Dataset records
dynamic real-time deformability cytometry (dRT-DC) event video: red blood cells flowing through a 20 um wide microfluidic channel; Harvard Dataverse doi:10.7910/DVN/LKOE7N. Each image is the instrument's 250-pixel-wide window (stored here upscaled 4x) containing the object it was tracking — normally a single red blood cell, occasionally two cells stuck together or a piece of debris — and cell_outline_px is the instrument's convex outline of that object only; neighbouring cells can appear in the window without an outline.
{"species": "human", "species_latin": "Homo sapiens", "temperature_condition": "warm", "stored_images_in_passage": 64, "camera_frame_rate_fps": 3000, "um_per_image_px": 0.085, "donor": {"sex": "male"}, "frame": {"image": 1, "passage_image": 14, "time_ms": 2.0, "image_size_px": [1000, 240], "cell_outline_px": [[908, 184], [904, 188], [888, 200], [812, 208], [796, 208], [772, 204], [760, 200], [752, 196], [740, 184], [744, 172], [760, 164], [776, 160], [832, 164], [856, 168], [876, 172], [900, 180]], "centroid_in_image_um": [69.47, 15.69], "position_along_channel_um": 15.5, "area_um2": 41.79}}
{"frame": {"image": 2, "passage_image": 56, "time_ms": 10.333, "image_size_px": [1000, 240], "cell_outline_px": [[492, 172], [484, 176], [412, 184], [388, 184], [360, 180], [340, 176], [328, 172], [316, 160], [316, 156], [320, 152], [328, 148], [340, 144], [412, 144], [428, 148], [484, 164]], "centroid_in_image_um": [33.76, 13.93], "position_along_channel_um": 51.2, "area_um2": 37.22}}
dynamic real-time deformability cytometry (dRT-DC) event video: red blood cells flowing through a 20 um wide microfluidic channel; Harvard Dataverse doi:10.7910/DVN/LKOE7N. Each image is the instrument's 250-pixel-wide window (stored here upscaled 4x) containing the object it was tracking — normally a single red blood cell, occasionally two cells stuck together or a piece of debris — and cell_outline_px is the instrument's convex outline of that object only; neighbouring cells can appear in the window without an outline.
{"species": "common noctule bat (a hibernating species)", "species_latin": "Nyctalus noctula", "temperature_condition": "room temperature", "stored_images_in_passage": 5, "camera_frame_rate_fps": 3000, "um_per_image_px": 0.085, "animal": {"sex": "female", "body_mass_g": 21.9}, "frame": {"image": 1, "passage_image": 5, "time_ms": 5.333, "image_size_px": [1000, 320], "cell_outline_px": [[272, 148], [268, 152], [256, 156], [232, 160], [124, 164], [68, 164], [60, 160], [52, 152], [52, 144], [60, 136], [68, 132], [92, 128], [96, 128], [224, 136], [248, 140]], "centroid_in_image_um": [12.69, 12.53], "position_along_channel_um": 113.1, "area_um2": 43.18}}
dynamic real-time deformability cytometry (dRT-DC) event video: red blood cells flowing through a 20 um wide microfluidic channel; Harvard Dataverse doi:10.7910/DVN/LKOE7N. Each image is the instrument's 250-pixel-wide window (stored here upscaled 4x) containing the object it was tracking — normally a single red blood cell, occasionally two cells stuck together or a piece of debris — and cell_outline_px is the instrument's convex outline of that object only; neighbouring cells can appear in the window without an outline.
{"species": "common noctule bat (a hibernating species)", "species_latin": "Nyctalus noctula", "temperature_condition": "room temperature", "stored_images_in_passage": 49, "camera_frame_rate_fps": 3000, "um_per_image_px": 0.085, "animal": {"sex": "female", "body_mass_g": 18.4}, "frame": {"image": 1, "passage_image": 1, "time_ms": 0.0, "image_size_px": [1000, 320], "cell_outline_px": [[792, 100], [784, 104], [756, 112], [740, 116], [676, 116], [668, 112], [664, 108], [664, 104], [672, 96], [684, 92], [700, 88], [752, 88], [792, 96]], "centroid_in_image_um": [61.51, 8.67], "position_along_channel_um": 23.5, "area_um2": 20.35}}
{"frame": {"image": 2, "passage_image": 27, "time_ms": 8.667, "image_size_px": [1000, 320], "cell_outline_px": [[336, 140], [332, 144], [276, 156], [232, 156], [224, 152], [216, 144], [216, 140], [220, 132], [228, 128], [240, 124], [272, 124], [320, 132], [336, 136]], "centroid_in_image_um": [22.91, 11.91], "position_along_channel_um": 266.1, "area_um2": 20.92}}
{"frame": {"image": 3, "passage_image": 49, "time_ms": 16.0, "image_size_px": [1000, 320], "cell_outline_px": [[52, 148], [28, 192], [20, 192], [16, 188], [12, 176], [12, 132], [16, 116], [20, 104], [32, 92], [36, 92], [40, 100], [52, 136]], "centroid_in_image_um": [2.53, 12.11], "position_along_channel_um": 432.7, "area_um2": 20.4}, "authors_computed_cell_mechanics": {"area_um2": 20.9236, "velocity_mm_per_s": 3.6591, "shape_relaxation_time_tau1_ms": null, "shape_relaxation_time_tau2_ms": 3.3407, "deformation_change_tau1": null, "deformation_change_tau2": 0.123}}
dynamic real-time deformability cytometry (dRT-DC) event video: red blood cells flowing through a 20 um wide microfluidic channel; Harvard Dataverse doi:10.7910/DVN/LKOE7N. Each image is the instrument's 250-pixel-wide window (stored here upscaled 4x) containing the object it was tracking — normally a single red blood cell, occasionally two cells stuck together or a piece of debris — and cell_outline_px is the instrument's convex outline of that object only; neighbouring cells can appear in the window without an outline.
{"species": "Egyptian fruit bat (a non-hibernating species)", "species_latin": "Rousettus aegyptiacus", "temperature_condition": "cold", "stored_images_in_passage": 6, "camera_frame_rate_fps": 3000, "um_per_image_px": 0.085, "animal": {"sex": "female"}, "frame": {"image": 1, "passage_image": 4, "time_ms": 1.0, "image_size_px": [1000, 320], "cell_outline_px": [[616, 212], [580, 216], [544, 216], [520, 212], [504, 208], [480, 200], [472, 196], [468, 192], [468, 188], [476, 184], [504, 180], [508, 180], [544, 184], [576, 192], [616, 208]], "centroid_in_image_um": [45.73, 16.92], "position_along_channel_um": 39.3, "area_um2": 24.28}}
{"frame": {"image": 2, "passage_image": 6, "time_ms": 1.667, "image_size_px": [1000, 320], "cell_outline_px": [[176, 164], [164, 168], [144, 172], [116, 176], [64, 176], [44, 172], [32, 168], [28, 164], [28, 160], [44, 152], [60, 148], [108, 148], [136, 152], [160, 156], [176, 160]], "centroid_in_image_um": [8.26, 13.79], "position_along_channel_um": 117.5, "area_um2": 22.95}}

Direction
Set down the entries above again, word for word.

Exercise answer
dynamic real-time deformability cytometry (dRT-DC) event video: red blood cells flowing through a 20 um wide microfluidic channel; Harvard Dataverse doi:10.7910/DVN/LKOE7N. Each image is the instrument's 250-pixel-wide window (stored here upscaled 4x) containing the object it was tracking — normally a single red blood cell, occasionally two cells stuck together or a piece of debris — and cell_outline_px is the instrument's convex outline of that object only; neighbouring cells can appear in the window without an outline.
{"species": "human", "species_latin": "Homo sapiens", "temperature_condition": "warm", "stored_images_in_passage": 64, "camera_frame_rate_fps": 3000, "um_per_image_px": 0.085, "donor": {"sex": "male"}, "frame": {"image": 1, "passage_image": 14, "time_ms": 2.0, "image_size_px": [1000, 240], "cell_outline_px": [[908, 184], [904, 188], [888, 200], [812, 208], [796, 208], [772, 204], [760, 200], [752, 196], [740, 184], [744, 172], [760, 164], [776, 160], [832, 164], [856, 168], [876, 172], [900, 180]], "centroid_in_image_um": [69.47, 15.69], "position_along_channel_um": 15.5, "area_um2": 41.79}}
{"frame": {"image": 2, "passage_image": 56, "time_ms": 10.333, "image_size_px": [1000, 240], "cell_outline_px": [[492, 172], [484, 176], [412, 184], [388, 184], [360, 180], [340, 176], [328, 172], [316, 160], [316, 156], [320, 152], [328, 148], [340, 144], [412, 144], [428, 148], [484, 164]], "centroid_in_image_um": [33.76, 13.93], "position_along_channel_um": 51.2, "area_um2": 37.22}}
dynamic real-time deformability cytometry (dRT-DC) event video: red blood cells flowing through a 20 um wide microfluidic channel; Harvard Dataverse doi:10.7910/DVN/LKOE7N. Each image is the instrument's 250-pixel-wide window (stored here upscaled 4x) containing the object it was tracking — normally a single red blood cell, occasionally two cells stuck together or a piece of debris — and cell_outline_px is the instrument's convex outline of that object only; neighbouring cells can appear in the window without an outline.
{"species": "common noctule bat (a hibernating species)", "species_latin": "Nyctalus noctula", "temperature_condition": "room temperature", "stored_images_in_passage": 5, "camera_frame_rate_fps": 3000, "um_per_image_px": 0.085, "animal": {"sex": "female", "body_mass_g": 21.9}, "frame": {"image": 1, "passage_image": 5, "time_ms": 5.333, "image_size_px": [1000, 320], "cell_outline_px": [[272, 148], [268, 152], [256, 156], [232, 160], [124, 164], [68, 164], [60, 160], [52, 152], [52, 144], [60, 136], [68, 132], [92, 128], [96, 128], [224, 136], [248, 140]], "centroid_in_image_um": [12.69, 12.53], "position_along_channel_um": 113.1, "area_um2": 43.18}}
dynamic real-time deformability cytometry (dRT-DC) event video: red blood cells flowing through a 20 um wide microfluidic channel; Harvard Dataverse doi:10.7910/DVN/LKOE7N. Each image is the instrument's 250-pixel-wide window (stored here upscaled 4x) containing the object it was tracking — normally a single red blood cell, occasionally two cells stuck together or a piece of debris — and cell_outline_px is the instrument's convex outline of that object only; neighbouring cells can appear in the window without an outline.
{"species": "common noctule bat (a hibernating species)", "species_latin": "Nyctalus noctula", "temperature_condition": "room temperature", "stored_images_in_passage": 49, "camera_frame_rate_fps": 3000, "um_per_image_px": 0.085, "animal": {"sex": "female", "body_mass_g": 18.4}, "frame": {"image": 1, "passage_image": 1, "time_ms": 0.0, "image_size_px": [1000, 320], "cell_outline_px": [[792, 100], [784, 104], [756, 112], [740, 116], [676, 116], [668, 112], [664, 108], [664, 104], [672, 96], [684, 92], [700, 88], [752, 88], [792, 96]], "centroid_in_image_um": [61.51, 8.67], "position_along_channel_um": 23.5, "area_um2": 20.35}}
{"frame": {"image": 2, "passage_image": 27, "time_ms": 8.667, "image_size_px": [1000, 320], "cell_outline_px": [[336, 140], [332, 144], [276, 156], [232, 156], [224, 152], [216, 144], [216, 140], [220, 132], [228, 128], [240, 124], [272, 124], [320, 132], [336, 136]], "centroid_in_image_um": [22.91, 11.91], "position_along_channel_um": 266.1, "area_um2": 20.92}}
{"frame": {"image": 3, "passage_image": 49, "time_ms": 16.0, "image_size_px": [1000, 320], "cell_outline_px": [[52, 148], [28, 192], [20, 192], [16, 188], [12, 176], [12, 132], [16, 116], [20, 104], [32, 92], [36, 92], [40, 100], [52, 136]], "centroid_in_image_um": [2.53, 12.11], "position_along_channel_um": 432.7, "area_um2": 20.4}, "authors_computed_cell_mechanics": {"area_um2": 20.9236, "velocity_mm_per_s": 3.6591, "shape_relaxation_time_tau1_ms": null, "shape_relaxation_time_tau2_ms": 3.3407, "deformation_change_tau1": null, "deformation_change_tau2": 0.123}}
dynamic real-time deformability cytometry (dRT-DC) event video: red blood cells flowing through a 20 um wide microfluidic channel; Harvard Dataverse doi:10.7910/DVN/LKOE7N. Each image is the instrument's 250-pixel-wide window (stored here upscaled 4x) containing the object it was tracking — normally a single red blood cell, occasionally two cells stuck together or a piece of debris — and cell_outline_px is the instrument's convex outline of that object only; neighbouring cells can appear in the window without an outline.
{"species": "Egyptian fruit bat (a non-hibernating species)", "species_latin": "Rousettus aegyptiacus", "temperature_condition": "cold", "stored_images_in_passage": 6, "camera_frame_rate_fps": 3000, "um_per_image_px": 0.085, "animal": {"sex": "female"}, "frame": {"image": 1, "passage_image": 4, "time_ms": 1.0, "image_size_px": [1000, 320], "cell_outline_px": [[616, 212], [580, 216], [544, 216], [520, 212], [504, 208], [480, 200], [472, 196], [468, 192], [468, 188], [476, 184], [504, 180], [508, 180], [544, 184], [576, 192], [616, 208]], "centroid_in_image_um": [45.73, 16.92], "position_along_channel_um": 39.3, "area_um2": 24.28}}
{"frame": {"image": 2, "passage_image": 6, "time_ms": 1.667, "image_size_px": [1000, 320], "cell_outline_px": [[176, 164], [164, 168], [144, 172], [116, 176], [64, 176], [44, 172], [32, 168], [28, 164], [28, 160], [44, 152], [60, 148], [108, 148], [136, 152], [160, 156], [176, 160]], "centroid_in_image_um": [8.26, 13.79], "position_along_channel_um": 117.5, "area_um2": 22.95}}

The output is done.